The contemporary patient-safety movement has focused almost exclusively on systemic causes and solutions for medical errors, taking care not to point fingers at individuals.
“This is not a ‘bad apple’ problem,” the Institute of Medicine’s “To Err is Human” report brief said. “More commonly errors are caused by faulty systems, processes, and conditions that lead people to make mistakes or fail to prevent them.”
This approach has given birth to an array of initiatives to reduce patient harm, virtually all of them aimed at hospitals or teams working inside them. They include using safety checklists for basic procedures, handwashing campaigns and urging medical team members to speak up when they see problems.
Few would dispute the value of these steps. But Medicare and accreditation organizations haven’t required hospitals to comprehensively track patient death rates and complication rates by doctor. Beyond meeting some minimum standards, hospitals are free to decide how much of this information to collect.
As a result, most hospitals’ monitoring of surgeons is “rudimentary,” said Dr. Ana Pujols McKee, chief medical officer of The Joint Commission, the nation’s largest hospital accrediting organization.
Some experts say it’s time to put more emphasis on the role of individual practitioners.
“The idea that it’s all systems and there are no individual performance differences is absurd,” said Dr. Robert Wachter, chief of medical service at the University of California, San Francisco Medical Center and a nationally known expert on patient safety. “A good system has a mechanism to identify poor performers and either make them better or get rid of them.”
ProPublica analyzed 2.3 million hip and knee replacements, spinal fusions, gallbladder removals, prostate resections and prostate removals done between 2009 and 2013 on patients in Medicare, the most comprehensive source of national hospital data publicly available. Medicare pays for two out of every five U.S. hospital stays, and researchers routinely use the program’s data to study the health care system.
Because there are many ways to define a surgical complication, we consulted with two dozen physicians to identify those that are directly related to each of the operations. These include infections, blood clots, misaligned orthopedic devices and uncontrolled bleeding. We then counted only cases in which the patient died in the hospital or had a complication requiring readmission within 30 days.

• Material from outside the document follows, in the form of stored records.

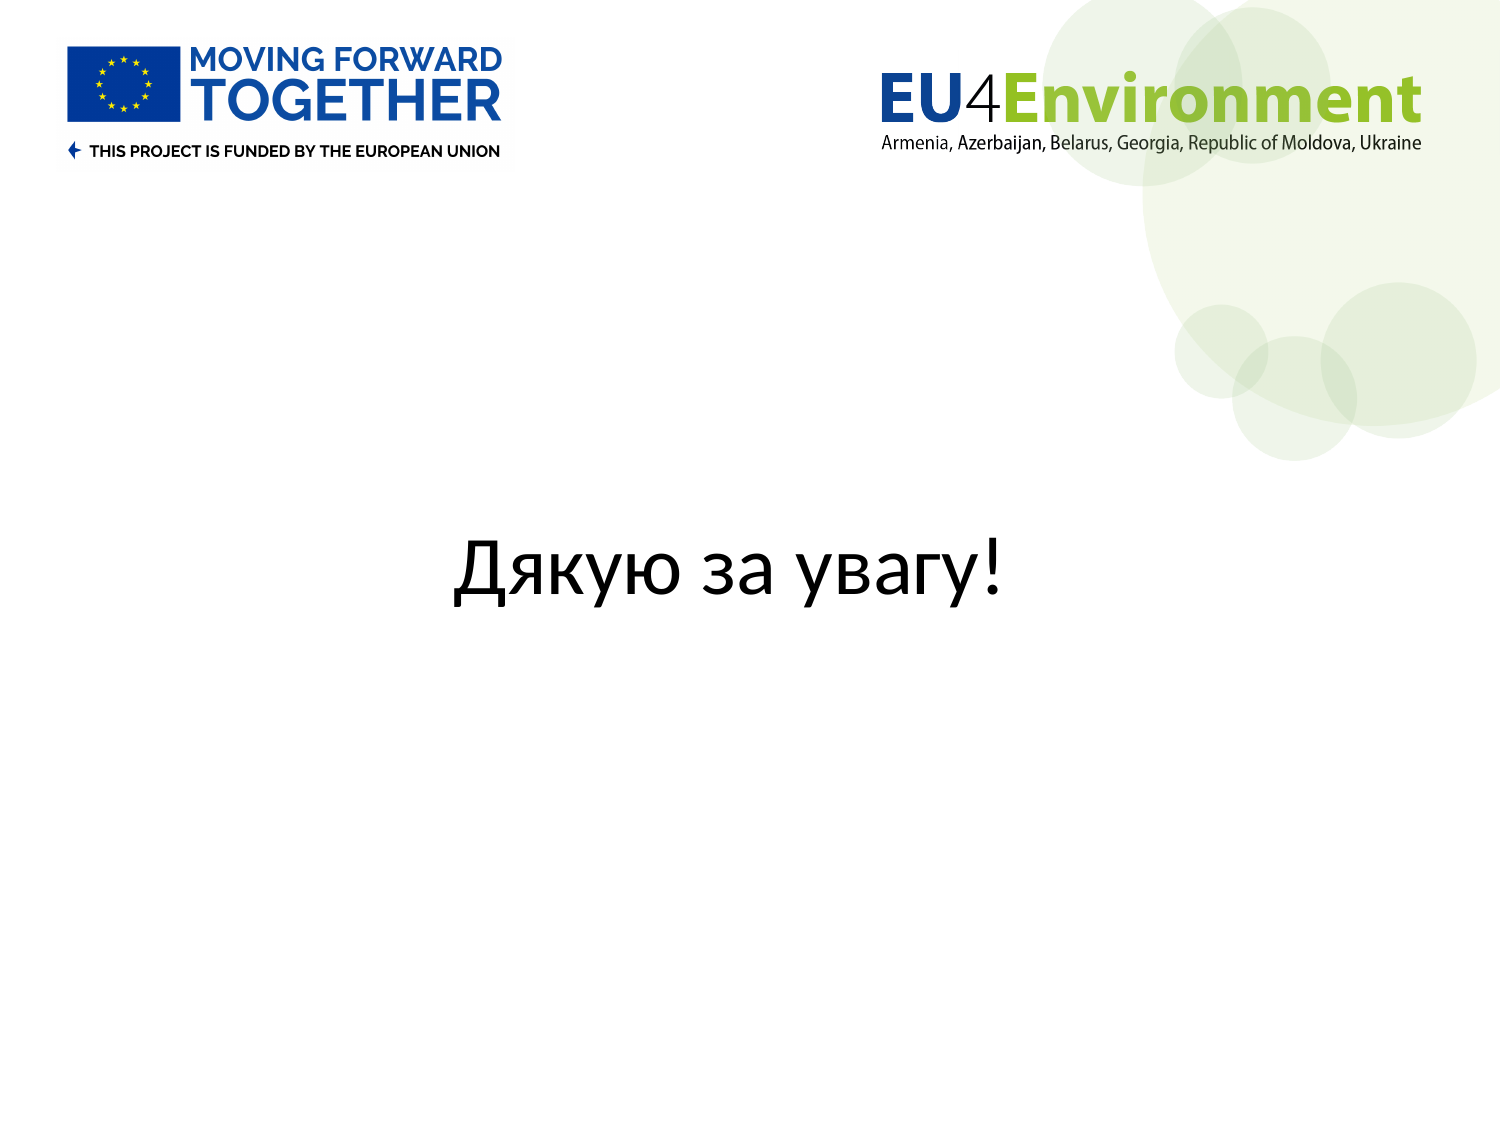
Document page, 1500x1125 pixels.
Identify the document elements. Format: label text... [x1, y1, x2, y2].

picture [850, 0, 1500, 461]
picture [56, 37, 515, 172]
text_box Дякую за увагу! [423, 504, 1038, 720]
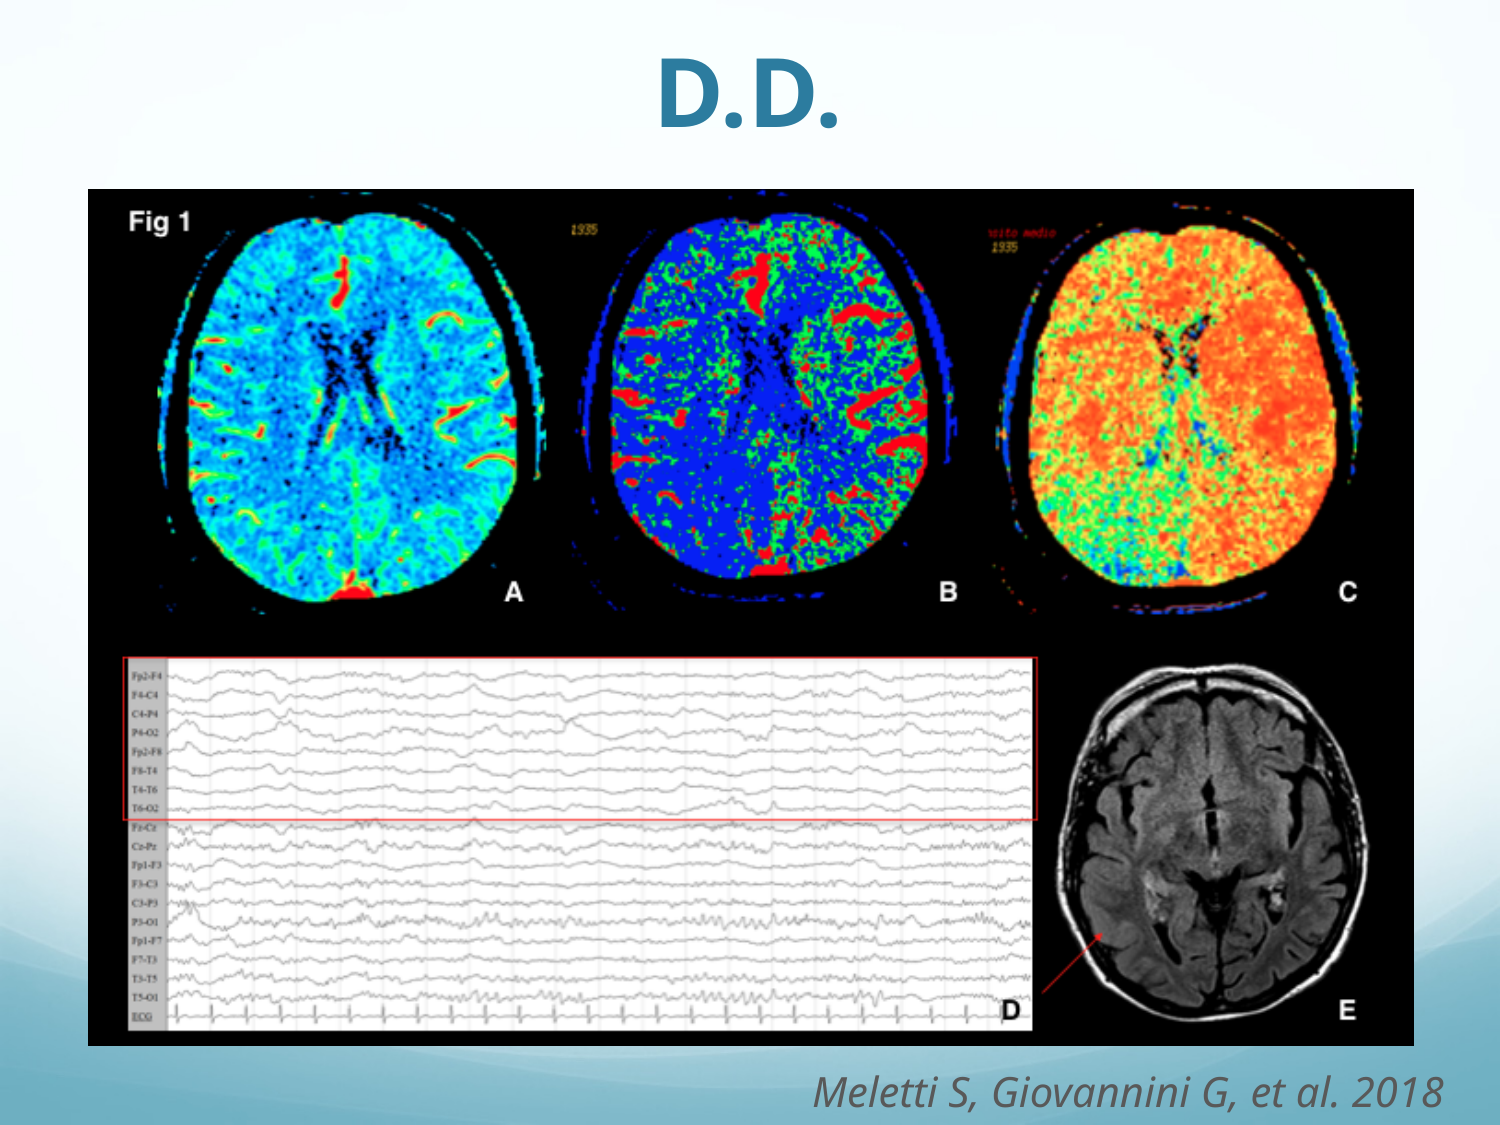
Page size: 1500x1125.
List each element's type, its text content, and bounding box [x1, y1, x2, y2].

list Meletti S, Giovannini G, et al. 2018 [796, 1030, 1500, 1124]
picture [0, 0, 1500, 1125]
title D.D. [88, 18, 1409, 155]
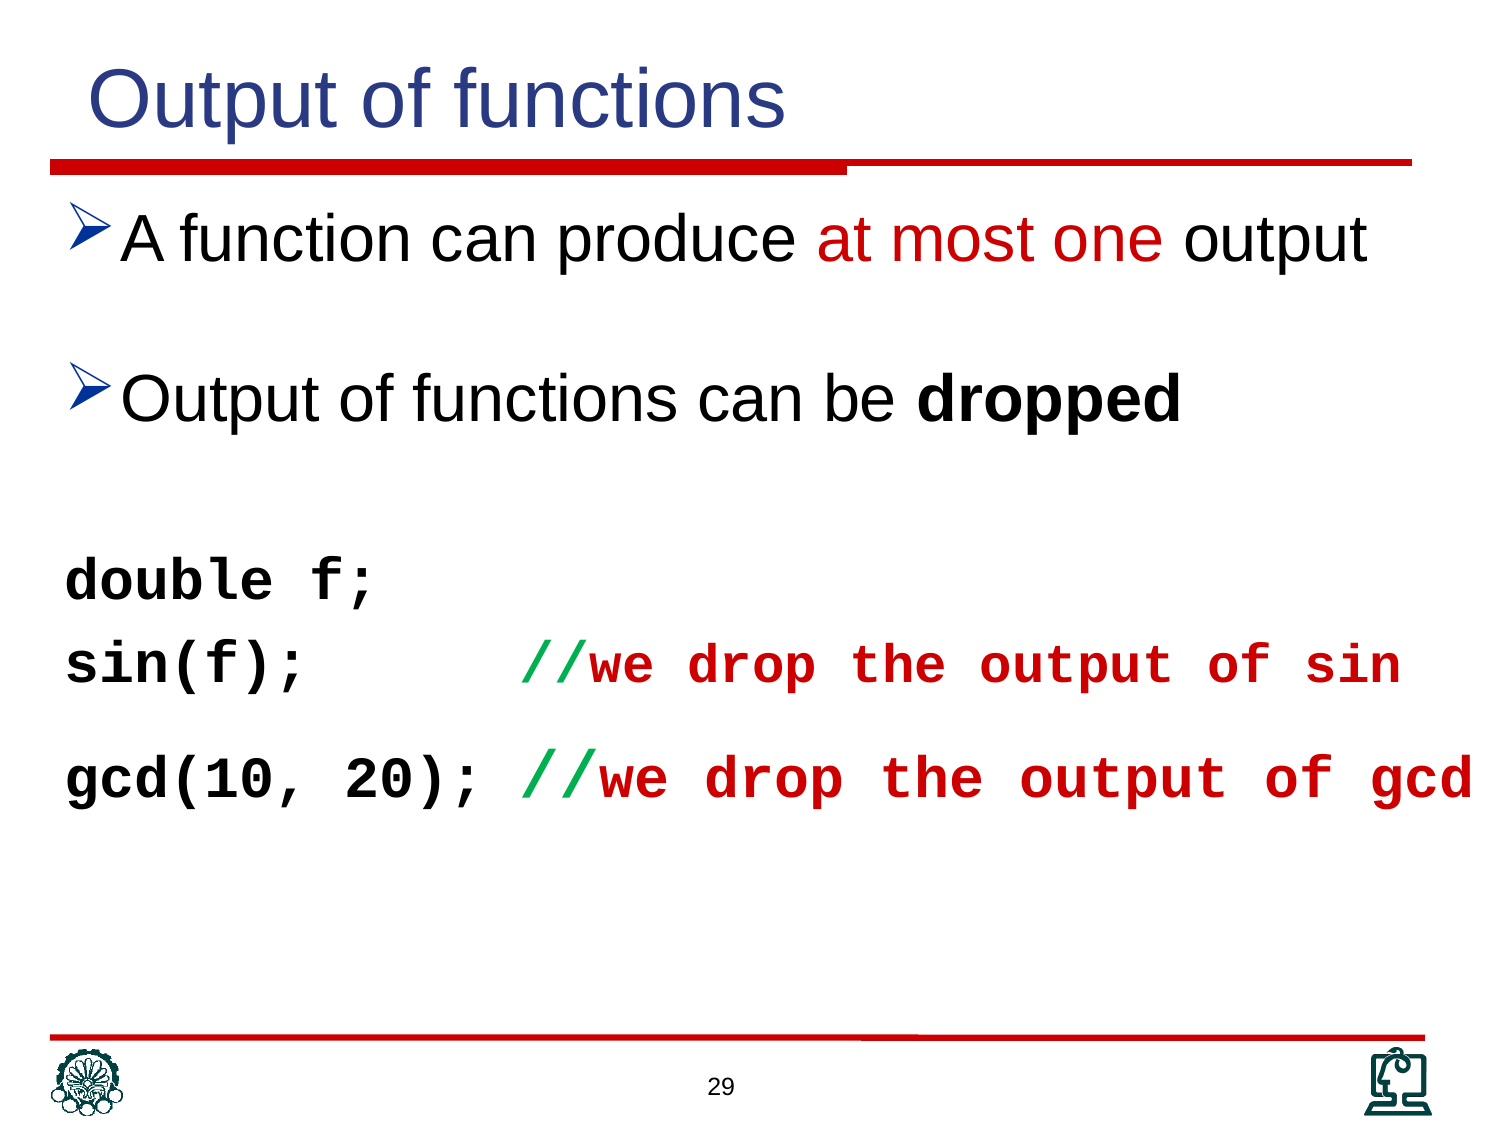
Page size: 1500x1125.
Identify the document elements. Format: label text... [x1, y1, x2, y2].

text_box Output of functions [73, 26, 1374, 152]
picture [50, 1047, 125, 1118]
text_box A function can produce at most one output Output of functions can be dropped double f; sin(f); //we drop the output of sin gcd(10, 20); //we drop the output of gcd [50, 187, 1500, 1038]
text_box 29 [650, 1062, 750, 1103]
picture [1362, 1045, 1438, 1119]
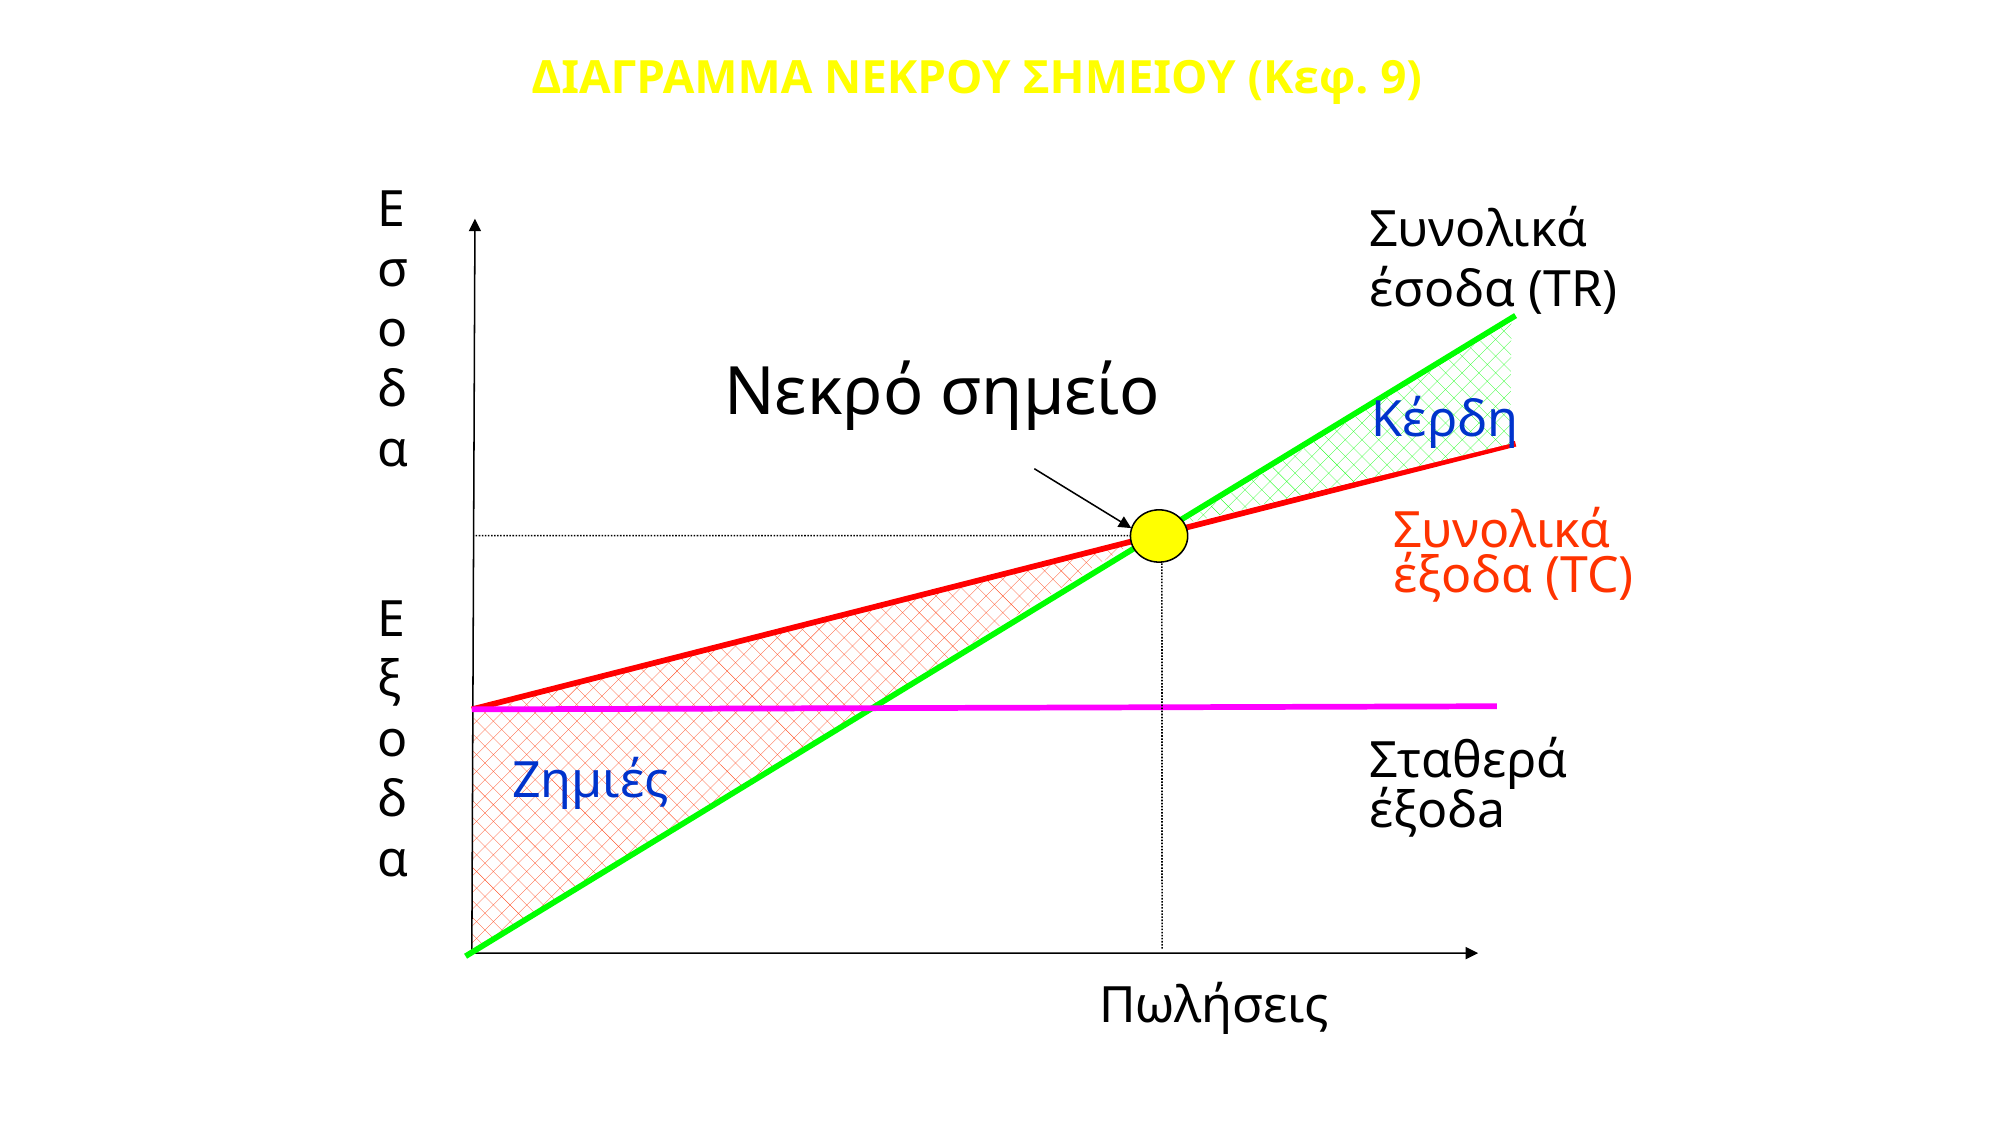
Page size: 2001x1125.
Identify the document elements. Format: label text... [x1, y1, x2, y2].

text_box [468, 218, 482, 535]
text_box [471, 543, 1131, 955]
text_box Σταθερά έξοδa [1354, 720, 1617, 839]
text_box Κέρδη [1357, 379, 1563, 454]
text_box [1417, 321, 1512, 379]
text_box Ζημιές [497, 739, 703, 815]
text_box [1130, 509, 1188, 563]
text_box Συνολικά έσοδα (TR) [1354, 189, 1712, 324]
text_box [474, 946, 1479, 960]
text_box Νεκρό σημείο [709, 340, 1319, 436]
text_box [611, 604, 743, 700]
text_box Πωλήσεις [1084, 965, 1550, 1040]
text_box ΔΙΑΓΡΑΜΜΑ ΝΕΚΡΟΥ ΣΗΜΕΙΟΥ (Κεφ. 9) [516, 40, 1587, 110]
text_box Συνολικά έξοδα (TC) [1378, 490, 1667, 603]
text_box Εσοδα Εξοδα [362, 168, 429, 894]
text_box [1184, 416, 1469, 524]
text_box [1034, 468, 1131, 529]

The American College of Surgeons has said surgeons are responsible for all aspects of their patients’ care, from preoperative examinations to complications that can arise after the operation. Dozens of surgeons and patient safety experts interviewed by ProPublica agreed that surgeons can reasonably be held responsible for complications even if they are not directly at fault.
ProPublica’s analysis has some limitations. Patients covered by private insurance were not included, which in some instances omits a substantial portion of a surgeon’s practice. And our definition of complications does not cover other types of patient harm, such as diagnostic errors or readmissions more than 30 days after an operation.
Still, the five years of data document a costly human toll. About 63,000 Medicare patients suffered serious harm, and 3,405 died after going in for procedures widely seen as straightforward and low risk. Taxpayers paid hospitals $645 million for the readmissions alone.
George Lynch nearly died from complications after a 2013 knee replacement. Lynch opted for a surgeon at New York Methodist Hospital near his home in Brooklyn. He couldn’t have known what ProPublica’s analysis shows: The surgeon, Dr. Henry Tischler, had one of the highest complication rates on knee replacements in New York State.
Lynch contracted multiple postsurgical infections and went into septic shock. He says his family, told he might not survive, came to the hospital to say their final goodbyes.
Tischler did not respond to a request for comment. New York Methodist said in an email that Tischler “sees some of the most challenging cases in the region, and goes to great lengths to ensure that each patient receives the best possible care.”
Lynch eventually recovered, but he now needs another knee replacement. This time, he’s peppering his doctors with questions and said performance data will help guide his choice of a surgeon and a hospital.
“I’d rather be a difficult live patient,” he said, “than a compliant dead patient.”